< 1 John 1 >
1 That which was from the beginning, that which we have heard, that which we have seen with our eyes, that which we beheld, and our hands handled, concerning the Word of life
Hetgeen van den beginne was, hetgeen wij gehoord hebben, hetgeen wij gezien hebben met onze ogen, hetgeen wij aanschouwd hebben, en onze handen getast hebben, van het Woord des levens;
2 (and the life was manifested, and we have seen, and bear witness, and declare unto you the life, the eternal [life], which was with the Father, and was manifested unto us); (aiōnios )
(Want het Leven is geopenbaard, en wij hebben het gezien, en wij getuigen, en verkondigen ulieden dat eeuwige Leven, Hetwelk bij den Vader was, en ons is geopenbaard.) (aiōnios )
3 that which we have seen and heard declare we unto you also, that ye also may have fellowship with us: yea, and our fellowship is with the Father, and with his Son Jesus Christ:
Hetgeen wij dan gezien en gehoord hebben, dat verkondigen wij u, opdat ook gij met ons gemeenschap zoudt hebben, en deze onze gemeenschap ook zij met den Vader, en met Zijn Zoon Jezus Christus.
4 and these things we write, that our joy may be fulfilled.
En deze dingen schrijven wij u, opdat uw blijdschap vervuld zij.
5 And this is the message which we have heard from him, and announce unto you, that God is light, and in him is no darkness at all.
En dit is de verkondiging, die wij van Hem gehoord hebben, en wij u verkondigen, dat God een Licht is, en gans geen duisternis in Hem is.
6 If we say that we have fellowship with him, and walk in the darkness, we lie, and do not the truth:
Indien wij zeggen, dat wij gemeenschap met Hem hebben, en wij in de duisternis wandelen, zo liegen wij, en doen de waarheid niet.
7 but if we walk in the light, as he is in the light, we have fellowship one with another, and the blood of Jesus his Son cleanseth us from all sin.
Maar indien wij in het licht wandelen, gelijk Hij in het licht is, zo hebben wij gemeenschap met elkander, en het bloed van Jezus Christus, Zijn Zoon, reinigt ons van alle zonde.
8 If we say that we have no sin, we deceive ourselves, and the truth is not in us.
Indien wij zeggen, dat wij geen zonde hebben, zo verleiden wij ons zelven, en de waarheid is in ons niet.

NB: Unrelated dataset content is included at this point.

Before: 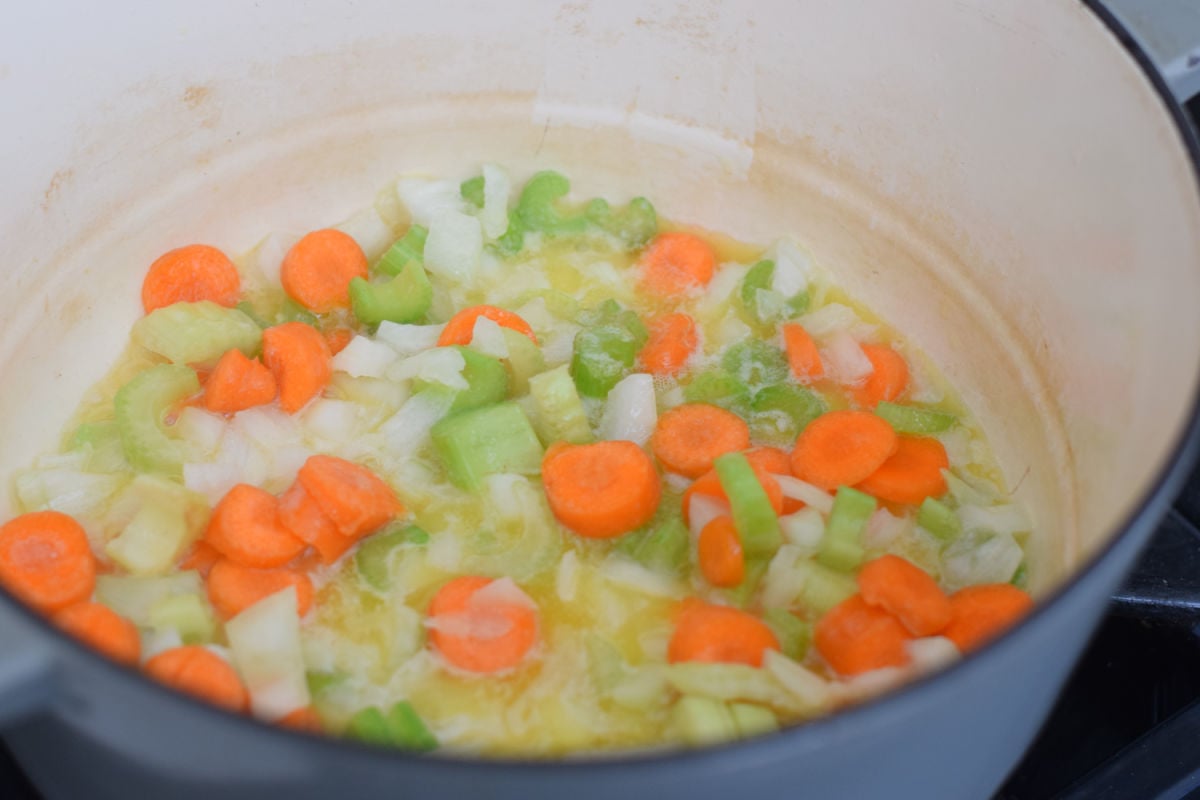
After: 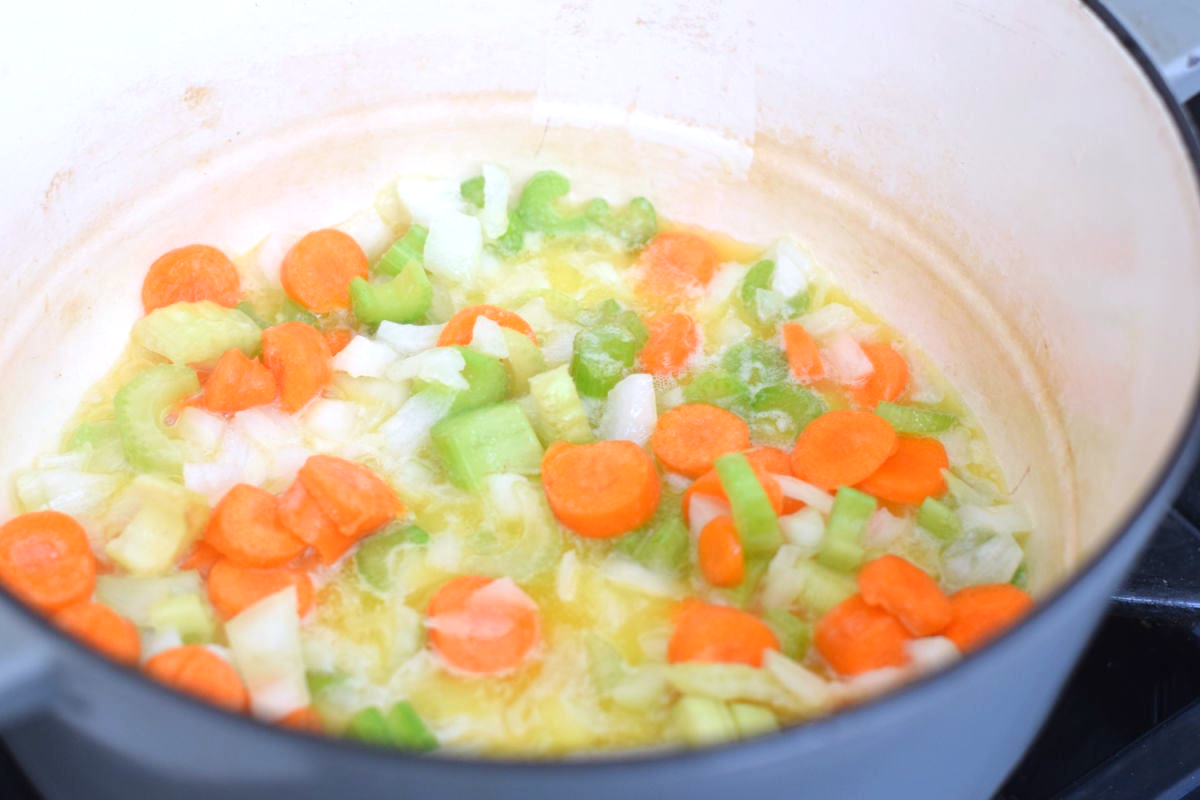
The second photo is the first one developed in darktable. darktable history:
white balance: red 0.984, blue 1.059
exposure: black level correction 0, exposure 0.7 EV, compensate exposure bias true, compensate highlight preservation false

9 If we confess our sins, he is faithful and righteous to forgive us our sins, and to cleanse us from all unrighteousness.
Indien wij onze zonden belijden, Hij is getrouw en rechtvaardig, dat Hij ons de zonden vergeve, en ons reinige van alle ongerechtigheid.
10 If we say that we have not sinned, we make him a liar, and his word is not in us.
Indien wij zeggen, dat wij niet gezondigd hebben, zo maken wij Hem tot een leugenaar, en Zijn woord is niet in ons.